Des initiatives favorables aux jeunes pourraient être rapidement prises :
- On pourrait aller vers une utilisation plus dynamique des périodes d'essai avec des mécanismes d'alerte pour anticiper les décrochages et les erreurs de « casting » : même les CDI ont leur période d'essai, est-on sûr de toujours bien la gérer ?
- On pourrait aussi convaincre des collectifs d'entreprise qui entreprendraient une révision du rôle des maîtres d'apprentissage, moins chargés de l'encadrement d'une tâche et plus investis d'une mission d'explication des « interfaces », omniprésents dans l'entreprise du 21e siècle.
Ces formules pourraient concerner les services publics des collectivités territoriales qui seraient sur ce sujet exemplaires en matière d'accueuil, de suivi et d'aide à la sortie « vers l'emploi » : l'apprentissage ne concerne pas que le secteur privé et les entités publiques peuvent – et se doivent – d'être innovantes sur ces sujets sinon elles auront des difficultés à entraîner les entreprises dans le mouvement.
D'autres idées sont à creuser :
- Certaines entreprises n'hésitent pas à se rallier au mentoring inversé en considérant que les jeunes bousculent par leurs idées neuves les méthodes et les raisonnements des seniors : ils introduisent aussi la culture du numérique.
- D'autres entreprises illustrent leur sens de la RSE – et leur notation extrafinancière – par un appel systématique aux alternants : les PME restent encore à sensibiliser mais l'exemple des travaux du Grand Paris où 5% des emplois créés doivent aller à des personnes en insertion marque les esprits. Peut être conviendra-t-il de préciser dans l'avenir que la commande publique attend des recrutements de « jeunes » ?
Les collectivités territoriales ont un rôle clé à jouer pour expliquer la portée des « clauses sociales » figurant maintenant dans de nombreux appels d'offres : les responsables des territoires ne devraient-ils pas prendre en charge ou déléguer cette pédagogie sur l'emploi jeune ?
L'association Jeunesse et Entreprises pour sa part a proposé que si la norme ISO 26000 consacrée à la RSE était révisée, quelques lignes soient introduites dans une nouvelle version pour faire de l'emploi des jeunes un critère qualifiant.
Comme on peut le constater, développer l'emploi des jeunes en France ne passe ni par l'incantation ni par des vieux mécanismes administratifs.
« On n'a pas tout essayé » et il existe une ingéniérie de l'emploi des jeunes qui suppose un ensemble d'actions coordonnées réunissant des acteurs de bonne volonté.
Parmi ceux-ci, les territoires ont incontestablement un rôle majeur à jouer : les élus en tout premier plan appuyés sur les services de l'État – une occasion de revaloriser l'utilité sociale des sous-préfets ? – en liaison avec la société civile…

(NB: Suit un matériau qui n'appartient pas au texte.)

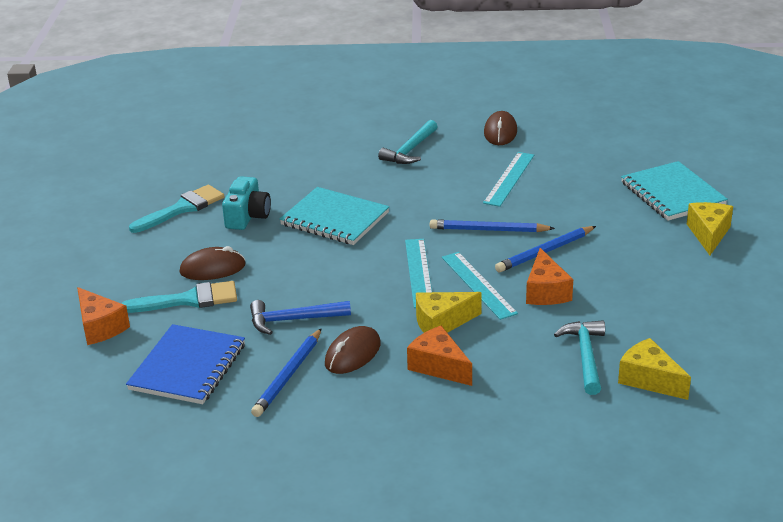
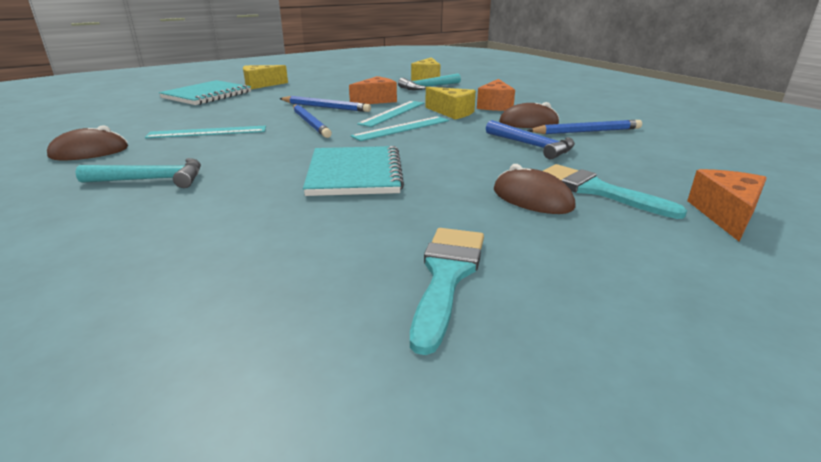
camera: 125 degrees left, 5 degrees down
blue notebook [126,324,245,404] -> none
turquoise brush [129,185,225,233] -> turquoise brush turned 90 degrees clockwise [410,228,484,355]
turquoise camera [222,176,271,230] -> none

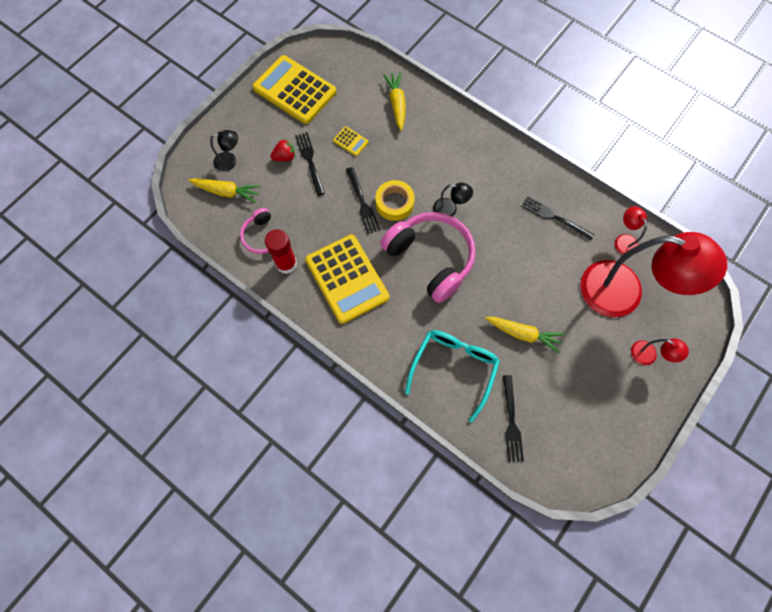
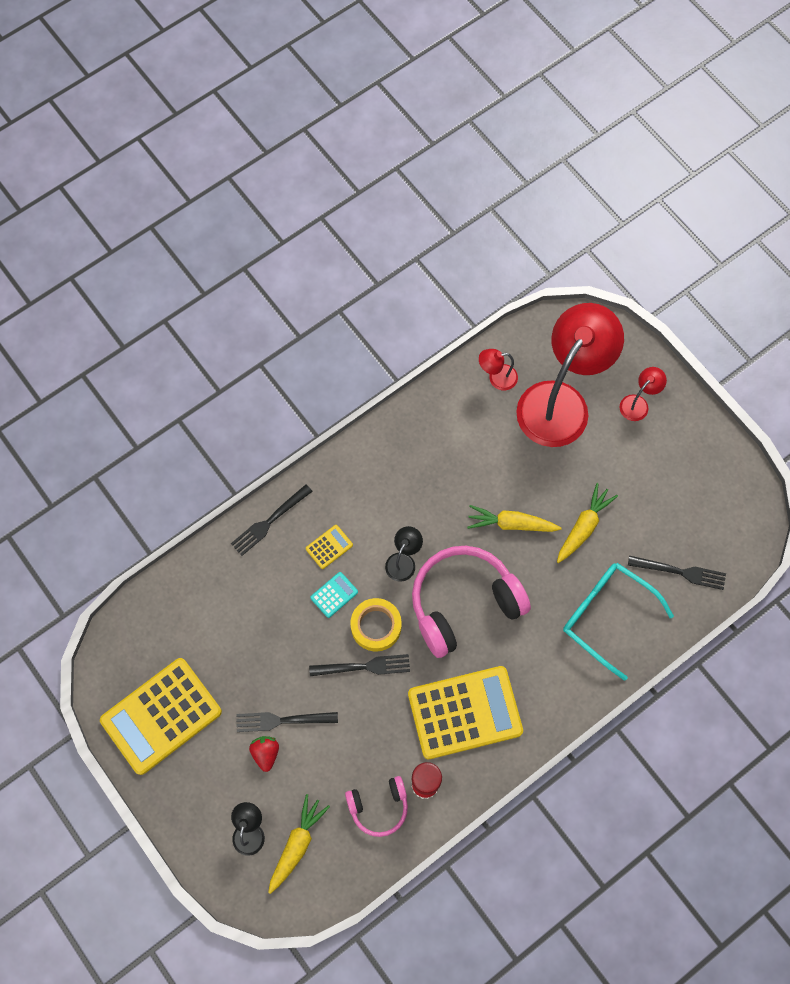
camera: 75 degrees left, 0 degrees up
yellow calculator [333,126,369,156] -> yellow calculator moved to [306,525,353,569]
yellow carrot [383,72,406,131] -> yellow carrot moved to [467,505,561,532]
black fork [521,196,595,241] -> black fork moved to [231,484,313,556]
none -> turquoise calculator [310,572,358,618]

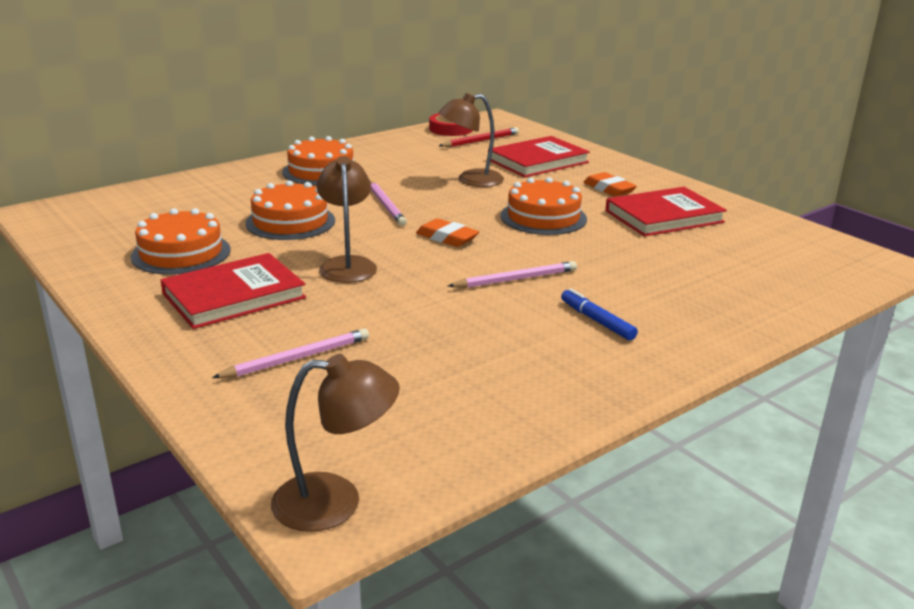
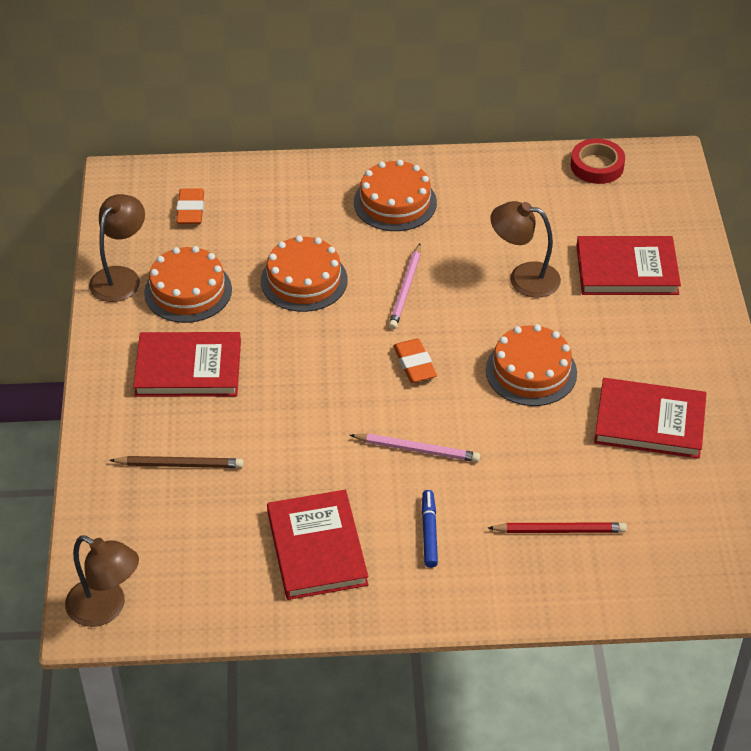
camera: 35 degrees right, 20 degrees up
pink pencil [212,328,369,378] -> brown pencil [109,456,244,468]
brown lamp [317,156,377,283] -> brown lamp moved to [89,194,145,302]
red pencil [439,127,519,147] -> red pencil moved to [488,522,627,533]
orange eraser [583,172,637,197] -> orange eraser moved to [176,189,204,224]
none -> red book [267,490,369,600]

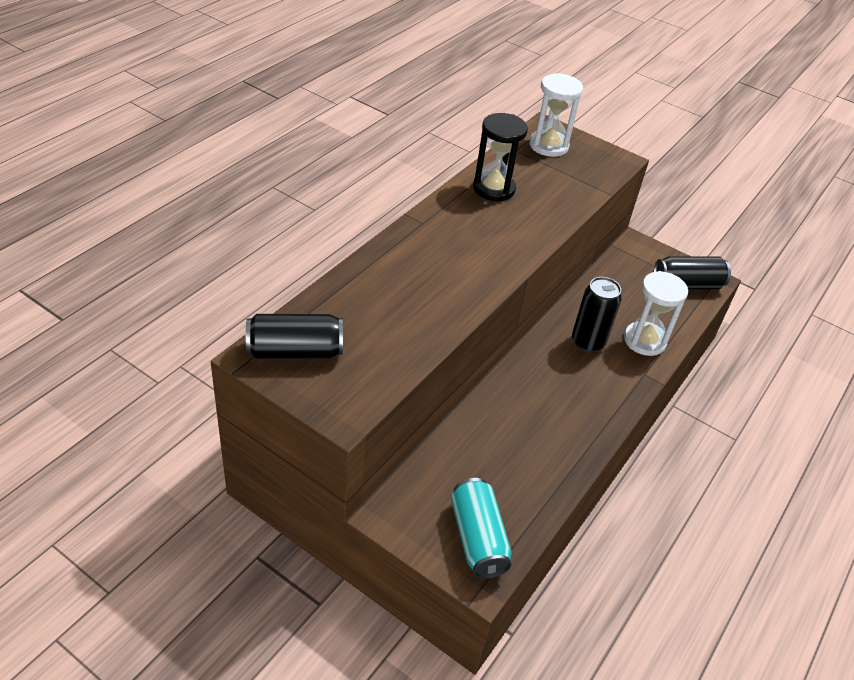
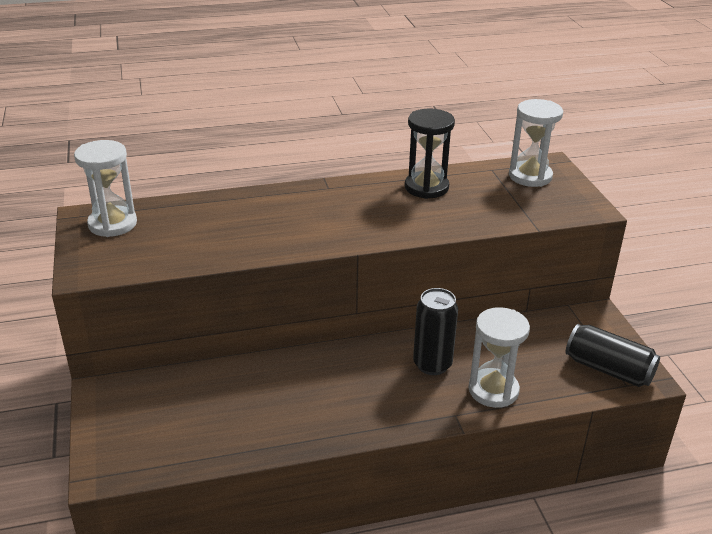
camera: 45 degrees right, 10 degrees down
black can [246,314,343,359] -> white hourglass [74,140,137,237]
turquoise can [451,478,512,579] -> none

Cette ingénierie est disponible : elle ne demande qu'à être mise en œuvre à travers une démarche dans laquelle la pédagogie et la conviction sont déterminantes.
C'est un nouveau champ pour des politiques publiques d'animation, de mises en réseau et de co-construction entre partenaires qui souvent s'ignorent mais dont les initiatives ne demandent qu'à être fédérées et impulsées.
Mettons tout ceci en œuvre sans tarder : il y va de l'avenir des jeunes.